Les Enfants sauvages
Louis NOWRA

Pocket
mars 2014
166 p.  6,50 €
 
 
 
 La rédaction l'a lu

Le mythe de l’enfant sauvage revisité

Qu’est-ce qui sépare et dissocie l’homme de l’animal ? Comment un enfant peut-il subsister des années au milieu d’une forêt? En revisitant l’histoire de « l’enfant sauvage », Louis Nowra, critique australien reconnu, tente de répondre à ces questions. Il situe son récit à la fin du XIXème siècle, au cœur du bush de Tasmanie, à l’époque où les tigres étaient chassés par les fermiers, accusés de massacrer leurs moutons. L’héroïne, Hannah, six ans, vit une enfance heureuse auprès de ses deux parents et de son cochon Sam. Un jour, elle part faire un pique-nique avec sa famille, accompagnée de Becky, sa nouvelle amie. Mais c’est lors de ce moment idyllique qu’elle va perdre ses parents. Une terrible tempête fait chavirer la barque, noyant le couple, épargnant par miracle, les enfants. Seules dans la forêt et livrées à elles-mêmes, les deux fillettes n’ont d’autre choix que de suivre un tigre*. Le mammifère les amène dans sa tanière, auprès d’une femelle qui vient de perdre ses petits, tués par un chasseur. Recueillies par les bêtes, elles comprennent qu’ils sont désormais leur seule chance de survie dans ce milieu délibérément hostile.

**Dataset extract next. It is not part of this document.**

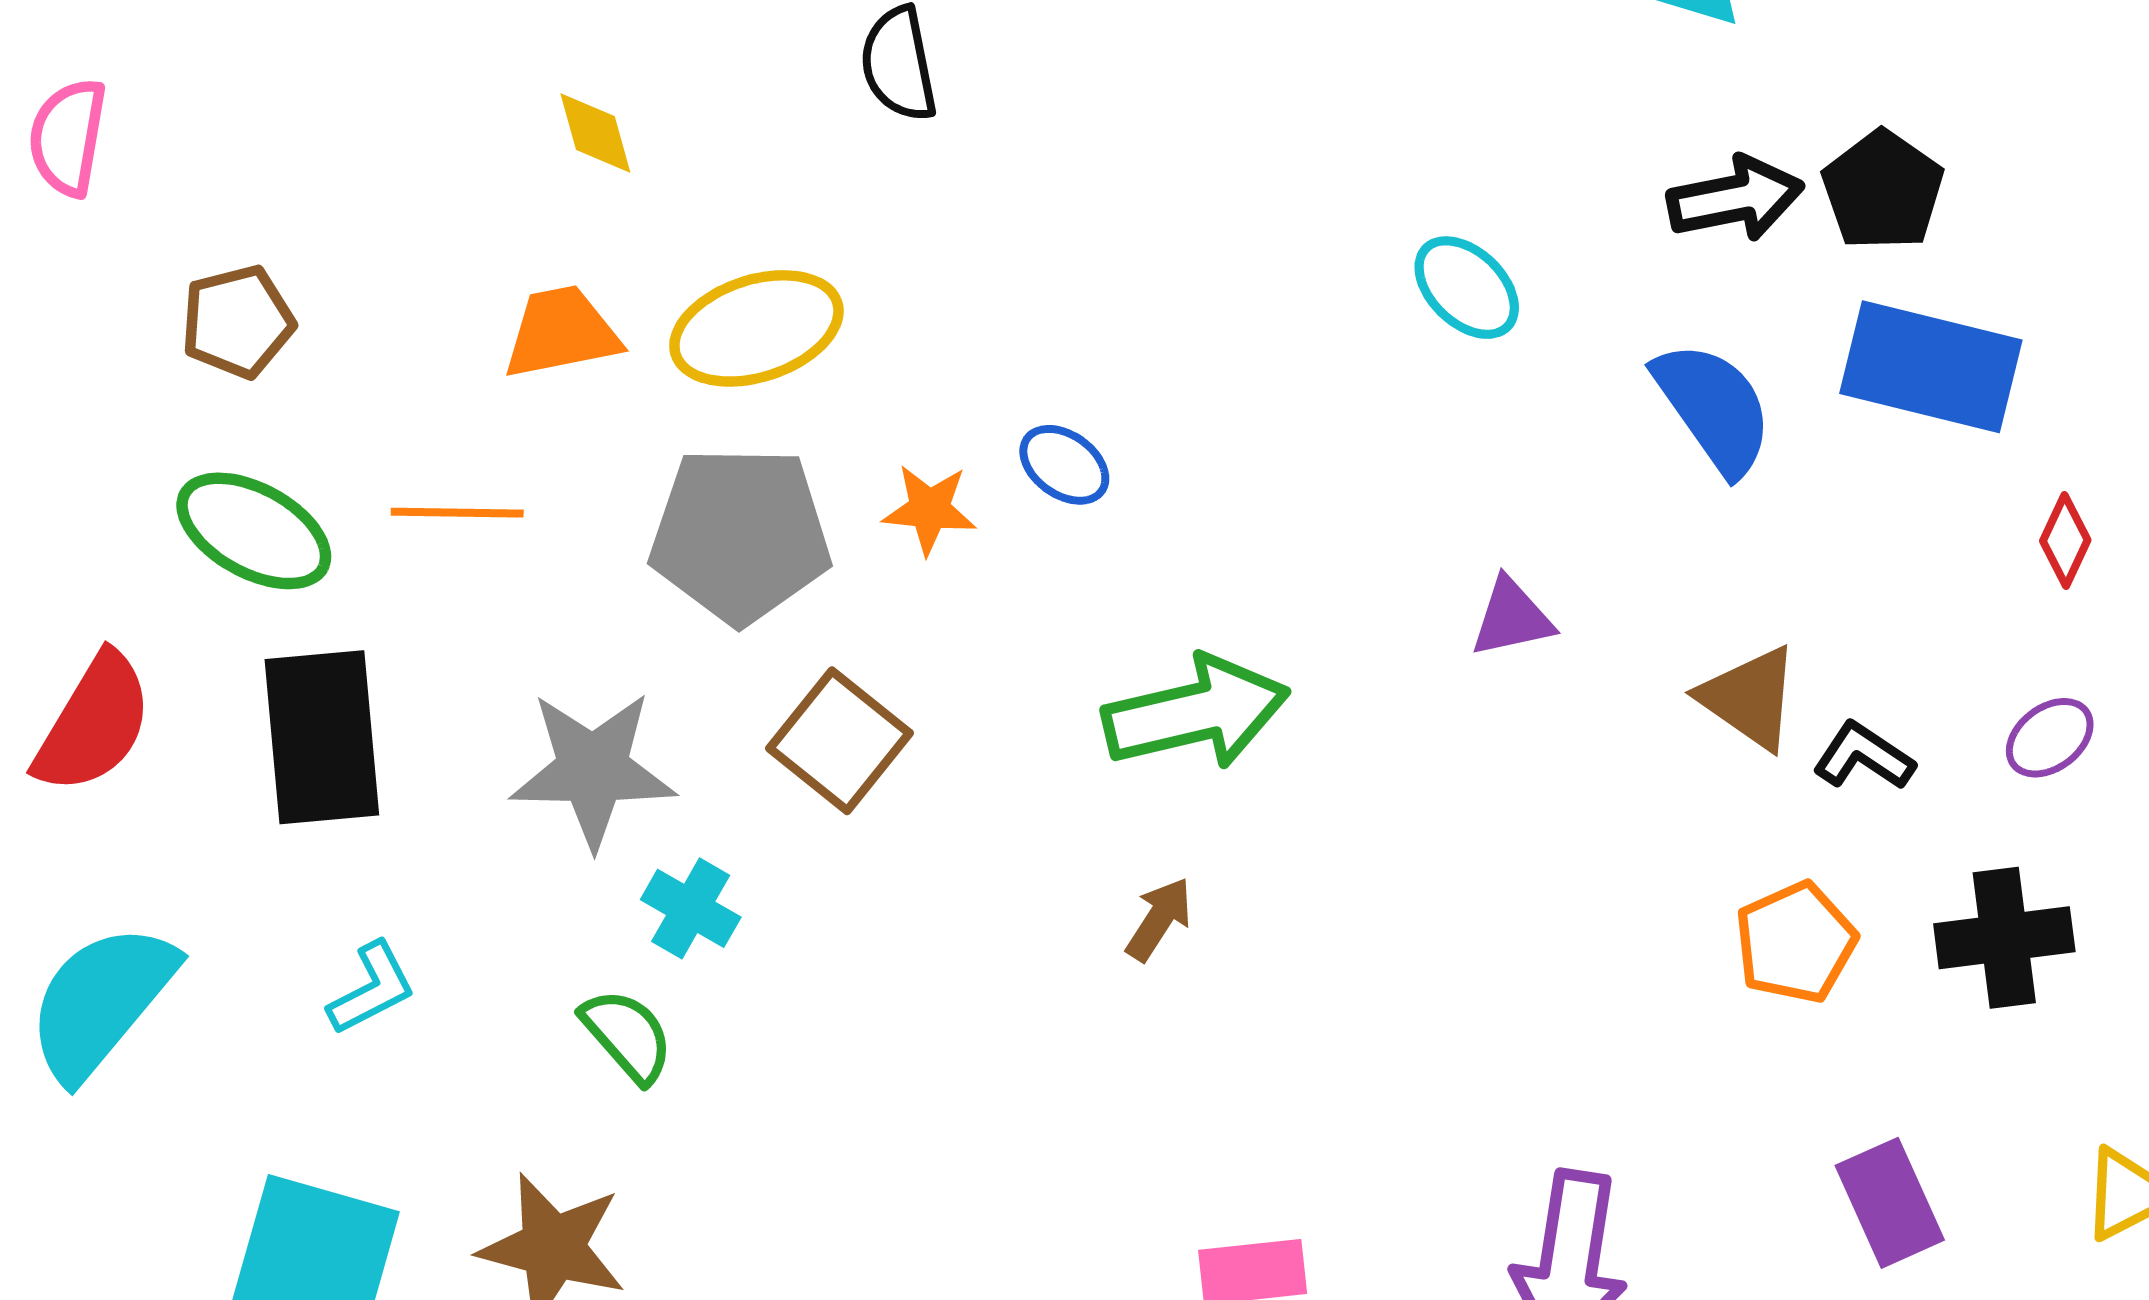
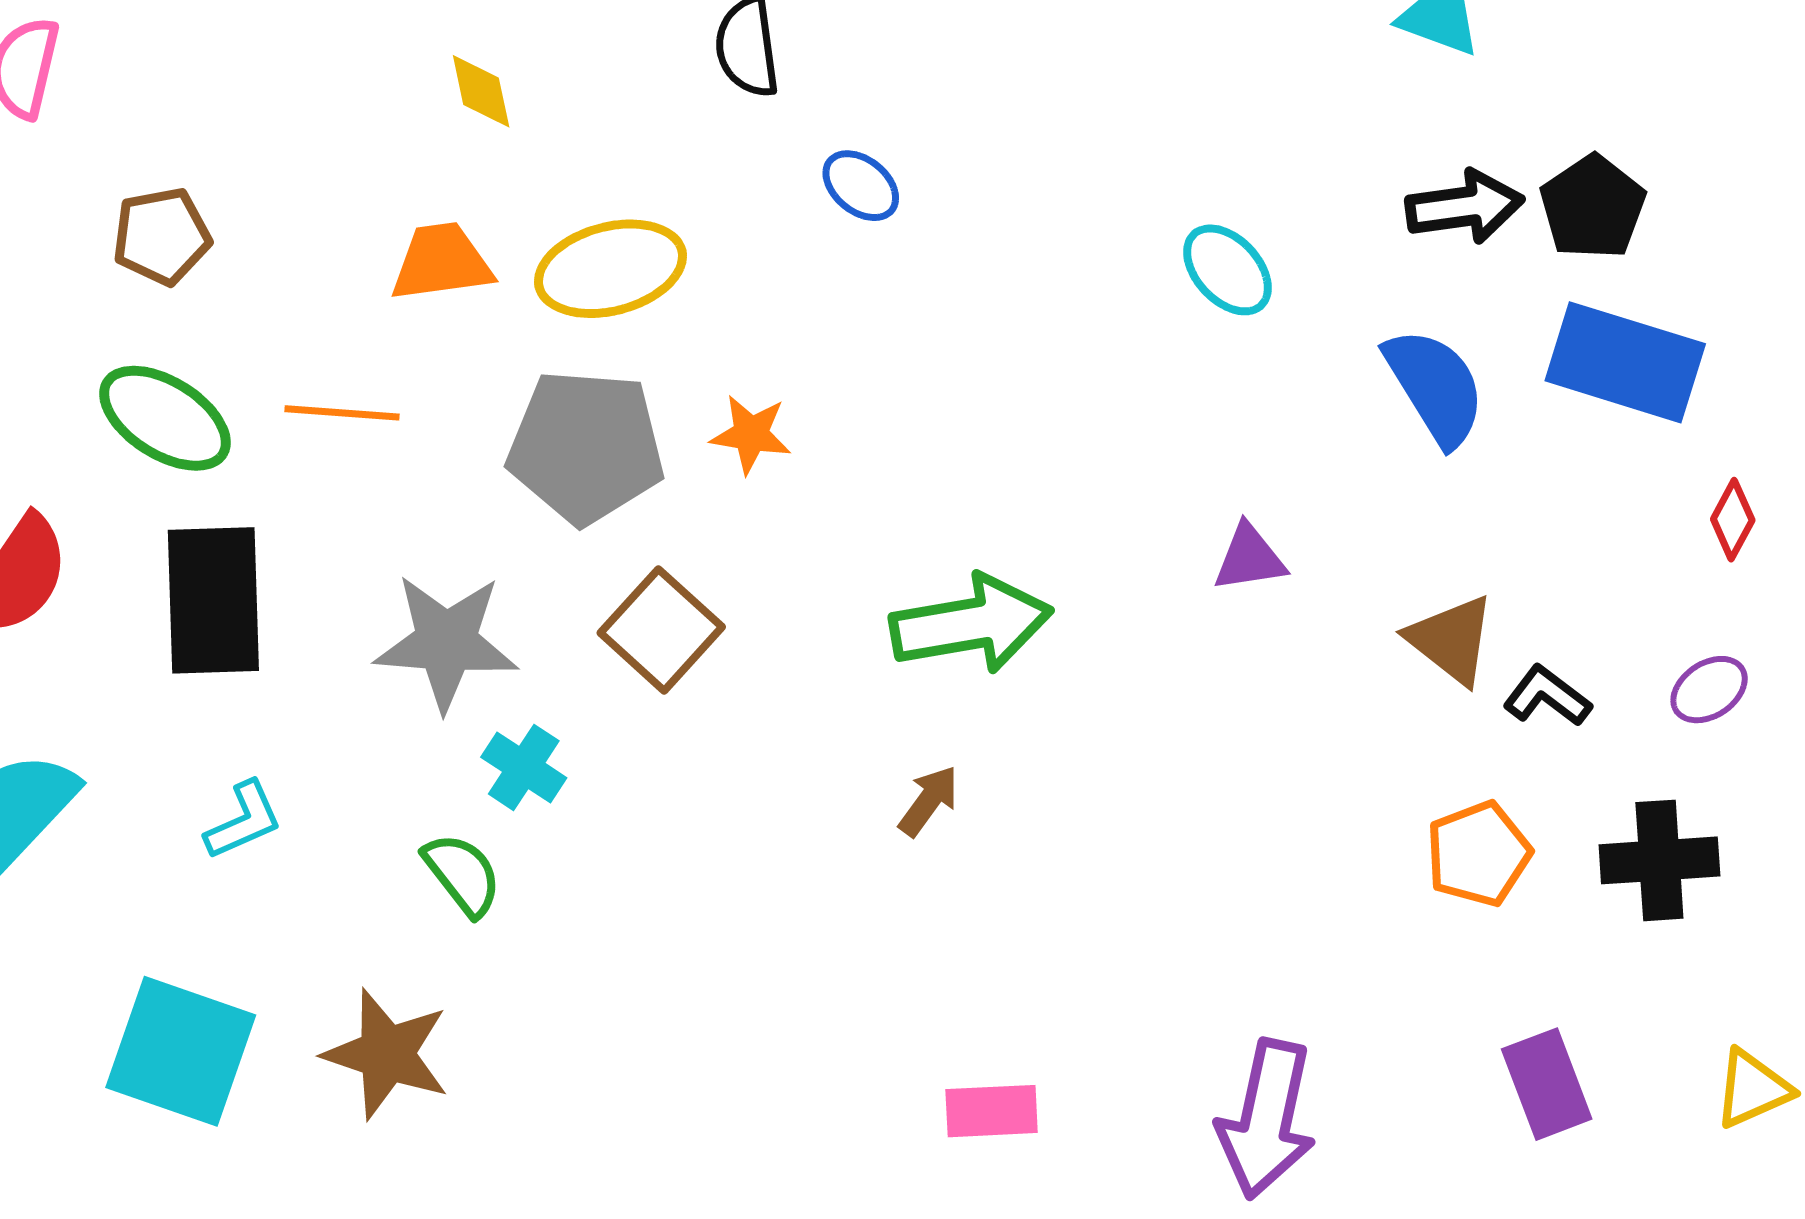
blue ellipse: (1064, 465) -> (861, 186), moved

Immédiatement, Hannah se sent bien avec les animaux, au contraire de Becky qui lutte de toutes ses forces pour conserver un semblant d’humanité. Mais à son tour, celle-ci finit par s’abandonner à la vie forestière. Elles se déshabillent, abandonnant robes et sous-vêtements, se couvrent de boue, et commencent à se déplacer à quatre pattes, pieds nus. Elles apprennent à chasser le wallaby, et partagent le quotidien des bêtes : elles dorment le jour, et chassent la nuit, bientôt excitées par l’odeur du sang. Peu à peu, elles perdent l’usage du langage, passant du statut d’humain à d’enfants-tigres. Les bêtes les défendent, et elles apprennent à les comprendre et à les aimer, blotties contre leur pelage pour se protéger du froid. Rebaptisés Dave et Corinna, les tigres finissent par les adopter et les considérer comme leurs petites… Elles auraient pu vivre ainsi éternellement si le père de Becky ne les avait pas retrouvées. Elles vont devoir tout réapprendre, et ce retour forcé dans le monde des hommes sera pour ces enfants devenues sauvages, une épreuve au goût pénible et tragique : après quatre ans dans la forêt, elles sont égratignées, couvertes de boue et de bleus, mais les cicatrices les plus vives sont celles de l’absence et du manque. Sans les tigres, Hannah n’a plus personne. Elle est orpheline pour la deuxième fois de son existence.
Dans ce roman déroutant, Louis Nowra donne corps à un mythe, en insérant par petites touches, un merveilleux réalisme. Son écriture ultra visuelle, et ses descriptions crues, sanguinaires, vampiriques, n’épargnent pas le jeune lecteur. La narratrice âgée de soixante-seize ans, raconte son histoire au passé, dans la langue d’une enfant qui n’a pourtant rien perdu de son animalité. Son profond sentiment d’injustice est resté intact, et c’est ce qui fait toute la force de ce récit. Pas une fois, elle ne regrette, pas une fois elle ne salit le bonheur qu’elle a ressenti en vivant avec –et comme- les tigres. Et l’auteur ne se contente pas de la fiction : la voix d’Hannah se fait l’écho de questionnements inévitables -la chasse à la baleine, l’extinction d’une espèce, la cruauté de l’humanité contre la douceur animale…-, qui confèrent à ce conte bouleversant, une dimension morale digne d’un récit pour adultes.
 
* Le tigre de Tasmanie est un mammifère marsupial carnivore de la taille d’un loup, au pelage tigré, appelé aussi « loup de Tasmanie ». Il a disparu en 1936.